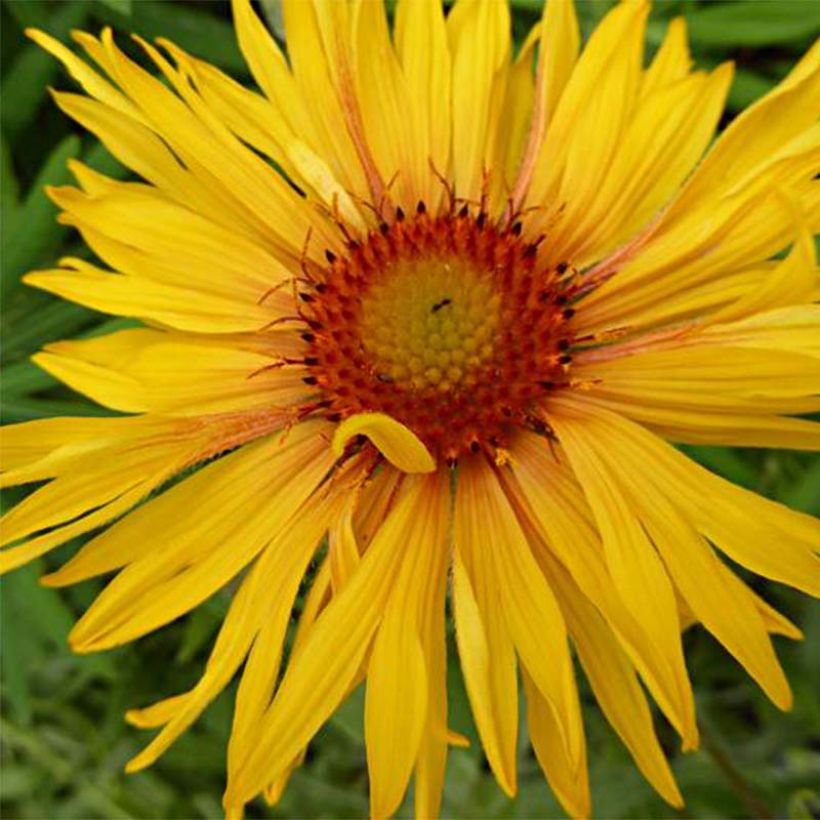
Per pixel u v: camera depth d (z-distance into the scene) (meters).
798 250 0.20
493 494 0.22
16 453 0.21
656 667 0.20
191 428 0.22
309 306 0.23
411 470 0.21
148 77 0.22
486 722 0.20
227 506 0.22
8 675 0.25
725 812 0.27
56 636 0.25
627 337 0.22
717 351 0.21
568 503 0.22
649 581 0.20
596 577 0.21
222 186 0.23
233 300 0.23
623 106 0.23
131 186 0.23
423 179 0.23
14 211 0.26
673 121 0.23
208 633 0.25
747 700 0.29
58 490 0.21
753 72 0.27
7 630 0.25
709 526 0.21
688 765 0.28
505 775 0.20
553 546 0.21
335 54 0.23
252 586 0.21
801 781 0.27
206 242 0.23
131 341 0.22
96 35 0.27
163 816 0.29
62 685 0.28
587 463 0.21
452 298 0.22
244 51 0.23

==*==

Task requirements:
Once the line containing "208 633 0.25" is found, output it and each line after it through the end of the listing above, exactly, with nothing else.

Solution to the exercise:
208 633 0.25
747 700 0.29
58 490 0.21
753 72 0.27
7 630 0.25
709 526 0.21
688 765 0.28
505 775 0.20
553 546 0.21
335 54 0.23
252 586 0.21
801 781 0.27
206 242 0.23
131 341 0.22
96 35 0.27
163 816 0.29
62 685 0.28
587 463 0.21
452 298 0.22
244 51 0.23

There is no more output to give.